The seventh chapter traces a scientific revolution in understanding nature as cooperative rather than competitive. Solnit describes primatologist Jane Goodall's fieldwork beginning in 1960, which revealed tool use, complex social relationships, and emotional lives in chimpanzees. She devotes particular attention to biologist Lynn Margulis, whose 1967 paper argued that complex cells arose through the merger of two single-celled organisms, meaning complex life was in its origins symbiotic. Solnit contrasts Margulis's vision with evolutionary biologist Richard Dawkins's "selfish gene" framework and with social Darwinism. She critiques ecologist Garrett Hardin's 1968 essay "The Tragedy of the Commons," which claimed cooperative resource management was doomed, and contrasts it with economist Elinor Ostrom's Nobel Prize-winning work demonstrating that communities successfully manage shared resources. She turns to forest ecologist Suzanne Simard's research on trees sharing nutrients through fungal networks in the soil, demonstrating that forests function as communities rather than collections of competing individuals.

The eighth chapter traces the growing influence of Buddhist and Indigenous worldviews on Western culture. Solnit argues that Buddhism's core teaching of dependent co-arising, the principle that each entity exists in relationship to all others, offers a cosmology compatible with contemporary science. She contends that recognition of Indigenous peoples has been one of the most significant transformations since the early 1990s, identifying the 1992 quincentennial of Columbus's arrival as a turning point. She traces specific advances: the Zapatista uprising of 1994, Canada's creation of the Indigenous-governed territory of Nunavut in 1999, Bolivia's election of its first Indigenous president in 2006, and the 2016 Standing Rock protests. She discusses the rights of nature movement, from Ecuador's 2008 constitutional recognition of the rights of Pacha Mama, an Indigenous concept of Mother Earth, to the 2024 legal recognition of the Marañón River's rights in Peru. She cites botanist Robin Wall Kimmerer's Braiding Sweetgrass, which has sold more than 1.6 million copies, as evidence of widespread appetite for Indigenous worldviews of interconnection.

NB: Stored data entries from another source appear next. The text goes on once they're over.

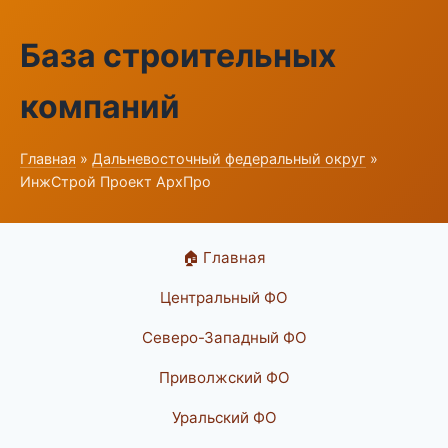
База строительных
компаний
Главная
»
Дальневосточный федеральный округ
»
ИнжСтрой Проект АрхПро
🏠 Главная
Центральный ФО
Северо-Западный ФО
Приволжский ФО
Уральский ФО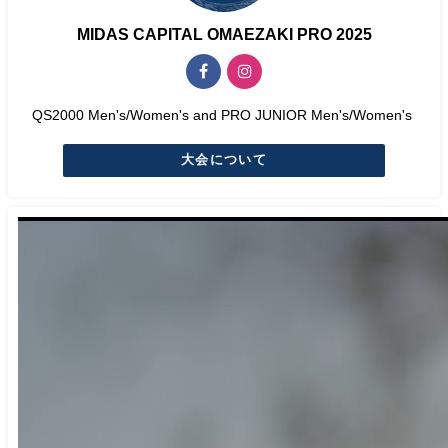
MIDAS CAPITAL OMAEZAKI PRO 2025
QS2000 Men's/Women's and PRO JUNIOR Men's/Women's
大会について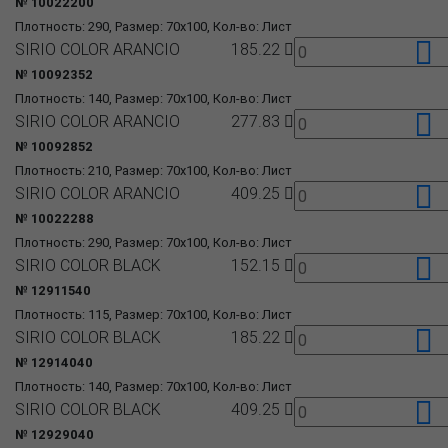
№ 10022200
Плотность: 290, Размер: 70x100, Кол-во: Лист
SIRIO COLOR ARANCIO
185.22
№ 10092352
Плотность: 140, Размер: 70x100, Кол-во: Лист
SIRIO COLOR ARANCIO
277.83
№ 10092852
Плотность: 210, Размер: 70x100, Кол-во: Лист
SIRIO COLOR ARANCIO
409.25
№ 10022288
Плотность: 290, Размер: 70x100, Кол-во: Лист
SIRIO COLOR BLACK
152.15
№ 12911540
Плотность: 115, Размер: 70x100, Кол-во: Лист
SIRIO COLOR BLACK
185.22
№ 12914040
Плотность: 140, Размер: 70x100, Кол-во: Лист
SIRIO COLOR BLACK
409.25
№ 12929040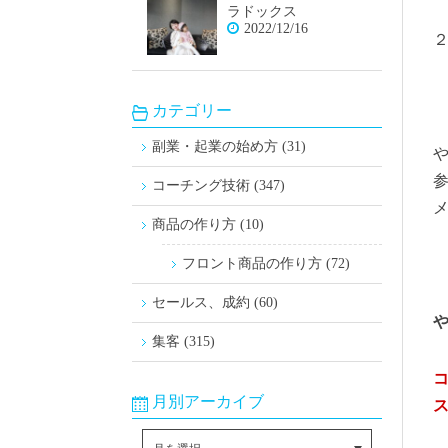
ラドックス
2022/12/16
カテゴリー
副業・起業の始め方 (31)
コーチング技術 (347)
商品の作り方 (10)
フロント商品の作り方 (72)
セールス、成約 (60)
集客 (315)
月別アーカイブ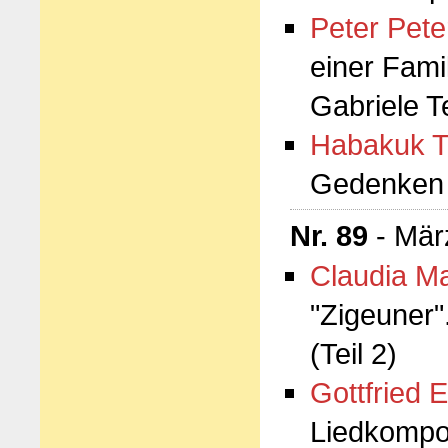
Peter Pete
einer Fami
Gabriele Te
Habakuk T
Gedenken
Nr. 89
- Mär
Claudia M
"Zigeuner"
(Teil 2)
Gottfried 
Liedkompo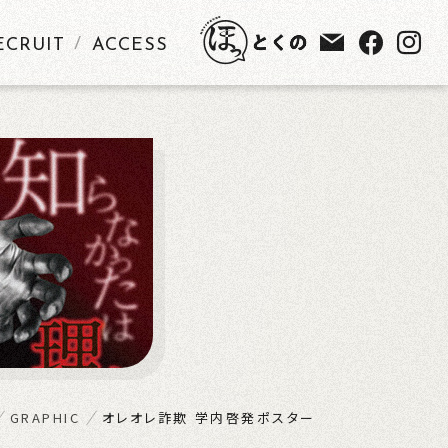
ECRUIT
ACCESS
GRAPHIC
オレオレ詐欺 学内啓発ポスター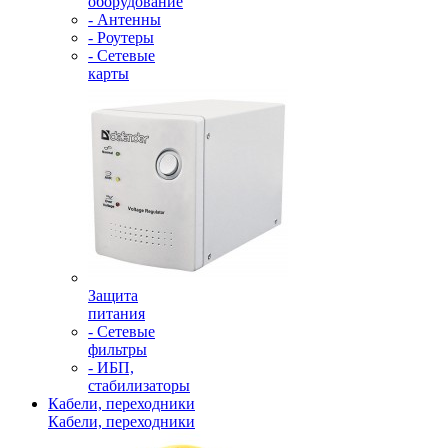
оборудование
- Антенны
- Роутеры
- Сетевые
карты
Защита
питания
- Сетевые
фильтры
- ИБП,
стабилизаторы
Кабели, переходники
Кабели, переходники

The final chapter reflects on fluidity, change, and grounds for hope. Solnit catalogs the decolonization of public space: the removal of Confederate, colonial, and conquistador statues accelerating through the 2020 Black Lives Matter protests. She traces the trajectory of a Robert E. Lee statue in Charlottesville, Virginia, contested in 2016 by student activist Zyahna Bryant, defended in 2017 by the violent Unite the Right rally that killed counterprotestor Heather Heyer, removed in 2021, and melted down in 2023. She draws on public figures to illustrate what was once impossible: Transportation Secretary Pete Buttigieg noting that his family was "literally impossible as recently as twenty-five years ago" (125), and Secretary of the Interior Deb Haaland, of Laguna Pueblo heritage, speaking about her mother's punishment for speaking her native language. Solnit identifies seeds of a promising future in young people's fluid approach to gender and sexuality, growing attachment to the natural world, and cultural movements like Afrofuturism, speculative art imagining Black futures, and Indigenous-futurism, creative work centering Indigenous futures and sovereignty. She closes by quoting activist adrienne maree brown: "We are creating a world we have never seen" (131).